| Problem details |
Which lines of the material contain the word "Samples"? Show each one.
>>>>
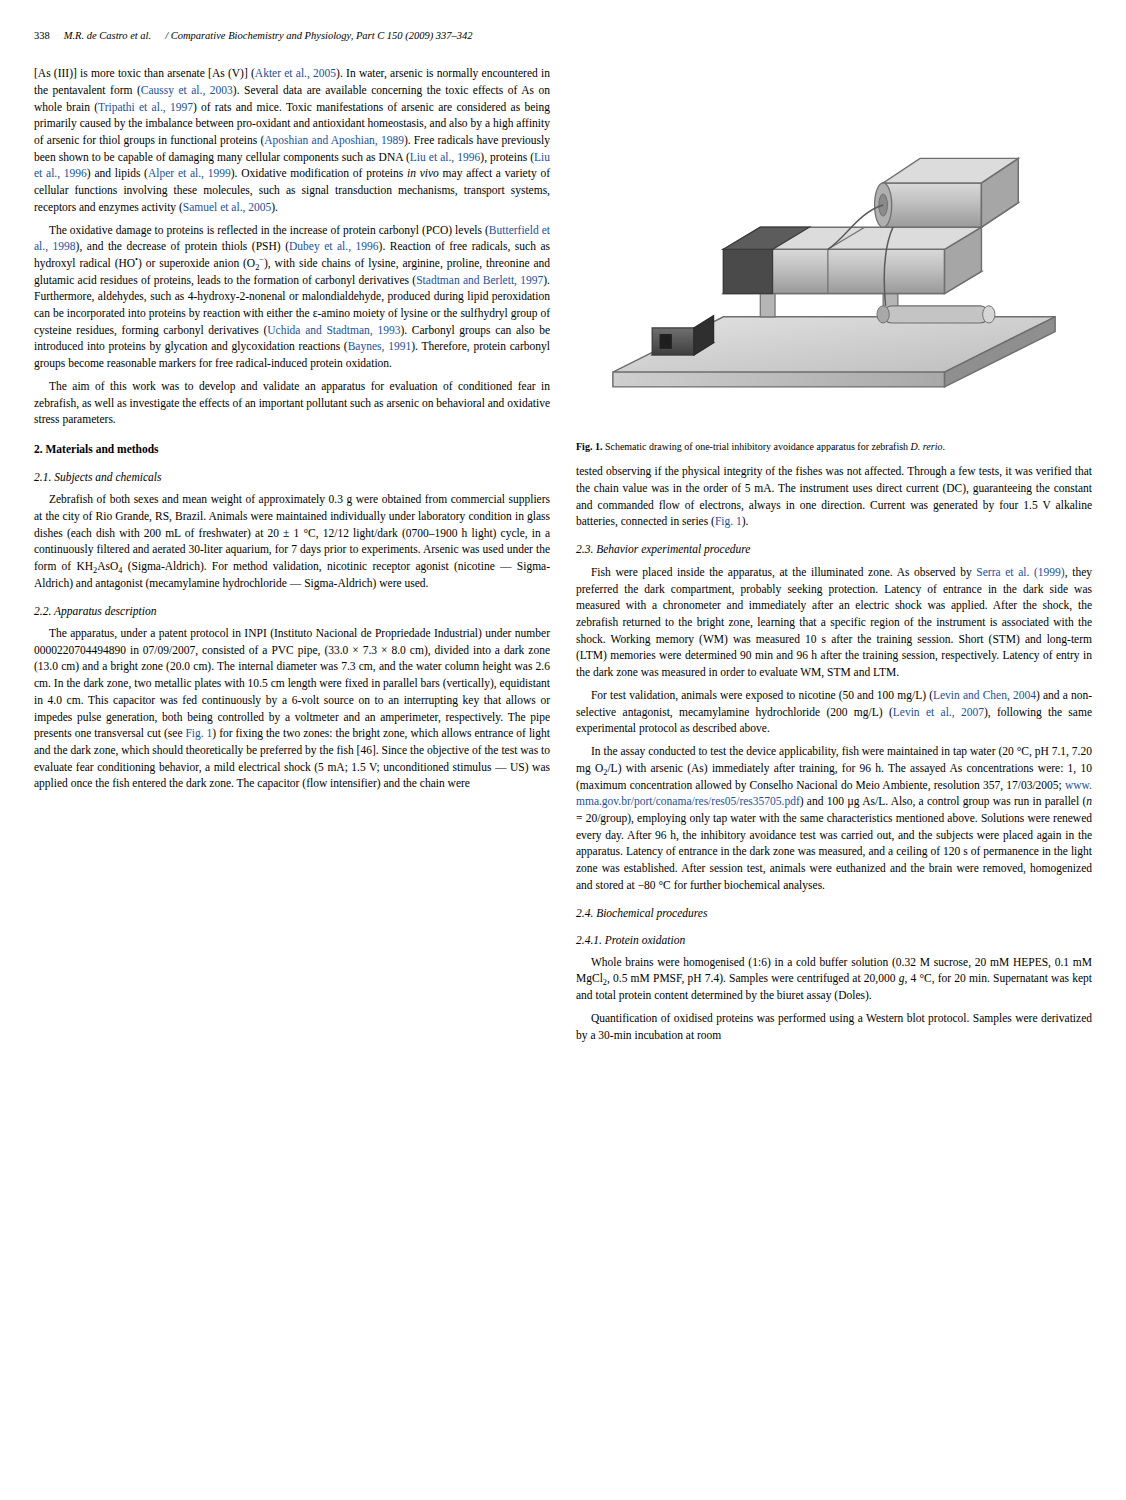338 M.R. de Castro et al. / Comparative Biochemistry and Physiology, Part C 150 (2009) 337–342
[As (III)] is more toxic than arsenate [As (V)] (Akter et al., 2005). In water, arsenic is normally encountered in the pentavalent form (Caussy et al., 2003). Several data are available concerning the toxic effects of As on whole brain (Tripathi et al., 1997) of rats and mice. Toxic manifestations of arsenic are considered as being primarily caused by the imbalance between pro-oxidant and antioxidant homeostasis, and also by a high affinity of arsenic for thiol groups in functional proteins (Aposhian and Aposhian, 1989). Free radicals have previously been shown to be capable of damaging many cellular components such as DNA (Liu et al., 1996), proteins (Liu et al., 1996) and lipids (Alper et al., 1999). Oxidative modification of proteins in vivo may affect a variety of cellular functions involving these molecules, such as signal transduction mechanisms, transport systems, receptors and enzymes activity (Samuel et al., 2005).
The oxidative damage to proteins is reflected in the increase of protein carbonyl (PCO) levels (Butterfield et al., 1998), and the decrease of protein thiols (PSH) (Dubey et al., 1996). Reaction of free radicals, such as hydroxyl radical (HO•) or superoxide anion (O2−), with side chains of lysine, arginine, proline, threonine and glutamic acid residues of proteins, leads to the formation of carbonyl derivatives (Stadtman and Berlett, 1997). Furthermore, aldehydes, such as 4-hydroxy-2-nonenal or malondialdehyde, produced during lipid peroxidation can be incorporated into proteins by reaction with either the ε-amino moiety of lysine or the sulfhydryl group of cysteine residues, forming carbonyl derivatives (Uchida and Stadtman, 1993). Carbonyl groups can also be introduced into proteins by glycation and glycoxidation reactions (Baynes, 1991). Therefore, protein carbonyl groups become reasonable markers for free radical-induced protein oxidation.
The aim of this work was to develop and validate an apparatus for evaluation of conditioned fear in zebrafish, as well as investigate the effects of an important pollutant such as arsenic on behavioral and oxidative stress parameters.
2. Materials and methods
2.1. Subjects and chemicals
Zebrafish of both sexes and mean weight of approximately 0.3 g were obtained from commercial suppliers at the city of Rio Grande, RS, Brazil. Animals were maintained individually under laboratory condition in glass dishes (each dish with 200 mL of freshwater) at 20 ± 1 °C, 12/12 light/dark (0700–1900 h light) cycle, in a continuously filtered and aerated 30-liter aquarium, for 7 days prior to experiments. Arsenic was used under the form of KH2AsO4 (Sigma-Aldrich). For method validation, nicotinic receptor agonist (nicotine — Sigma-Aldrich) and antagonist (mecamylamine hydrochloride — Sigma-Aldrich) were used.
2.2. Apparatus description
The apparatus, under a patent protocol in INPI (Instituto Nacional de Propriedade Industrial) under number 0000220704494890 in 07/09/2007, consisted of a PVC pipe, (33.0 × 7.3 × 8.0 cm), divided into a dark zone (13.0 cm) and a bright zone (20.0 cm). The internal diameter was 7.3 cm, and the water column height was 2.6 cm. In the dark zone, two metallic plates with 10.5 cm length were fixed in parallel bars (vertically), equidistant in 4.0 cm. This capacitor was fed continuously by a 6-volt source on to an interrupting key that allows or impedes pulse generation, both being controlled by a voltmeter and an amperimeter, respectively. The pipe presents one transversal cut (see Fig. 1) for fixing the two zones: the bright zone, which allows entrance of light and the dark zone, which should theoretically be preferred by the fish [46]. Since the objective of the test was to evaluate fear conditioning behavior, a mild electrical shock (5 mA; 1.5 V; unconditioned stimulus — US) was applied once the fish entered the dark zone. The capacitor (flow intensifier) and the chain were
Fig. 1. Schematic drawing of one-trial inhibitory avoidance apparatus for zebrafish D. rerio.
tested observing if the physical integrity of the fishes was not affected. Through a few tests, it was verified that the chain value was in the order of 5 mA. The instrument uses direct current (DC), guaranteeing the constant and commanded flow of electrons, always in one direction. Current was generated by four 1.5 V alkaline batteries, connected in series (Fig. 1).
2.3. Behavior experimental procedure
Fish were placed inside the apparatus, at the illuminated zone. As observed by Serra et al. (1999), they preferred the dark compartment, probably seeking protection. Latency of entrance in the dark side was measured with a chronometer and immediately after an electric shock was applied. After the shock, the zebrafish returned to the bright zone, learning that a specific region of the instrument is associated with the shock. Working memory (WM) was measured 10 s after the training session. Short (STM) and long-term (LTM) memories were determined 90 min and 96 h after the training session, respectively. Latency of entry in the dark zone was measured in order to evaluate WM, STM and LTM.
For test validation, animals were exposed to nicotine (50 and 100 mg/L) (Levin and Chen, 2004) and a non-selective antagonist, mecamylamine hydrochloride (200 mg/L) (Levin et al., 2007), following the same experimental protocol as described above.
In the assay conducted to test the device applicability, fish were maintained in tap water (20 °C, pH 7.1, 7.20 mg O2/L) with arsenic (As) immediately after training, for 96 h. The assayed As concentrations were: 1, 10 (maximum concentration allowed by Conselho Nacional do Meio Ambiente, resolution 357, 17/03/2005; www.mma.gov.br/port/conama/res/res05/res35705.pdf) and 100 µg As/L. Also, a control group was run in parallel (n = 20/group), employing only tap water with the same characteristics mentioned above. Solutions were renewed every day. After 96 h, the inhibitory avoidance test was carried out, and the subjects were placed again in the apparatus. Latency of entrance in the dark zone was measured, and a ceiling of 120 s of permanence in the light zone was established. After session test, animals were euthanized and the brain were removed, homogenized and stored at −80 °C for further biochemical analyses.
2.4. Biochemical procedures
2.4.1. Protein oxidation
Whole brains were homogenised (1:6) in a cold buffer solution (0.32 M sucrose, 20 mM HEPES, 0.1 mM MgCl2, 0.5 mM PMSF, pH 7.4). Samples were centrifuged at 20,000 g, 4 °C, for 20 min. Supernatant was kept and total protein content determined by the biuret assay (Doles).
Quantification of oxidised proteins was performed using a Western blot protocol. Samples were derivatized by a 30-min incubation at room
<<<<
| Result |
Whole brains were homogenised (1:6) in a cold buffer solution (0.32 M sucrose, 20 mM HEPES, 0.1 mM MgCl2, 0.5 mM PMSF, pH 7.4). Samples were centrifuged at 20,000 g, 4 °C, for 20 min. Supernatant was kept and total protein content determined by the biuret assay (Doles).
Quantification of oxidised proteins was performed using a Western blot protocol. Samples were derivatized by a 30-min incubation at room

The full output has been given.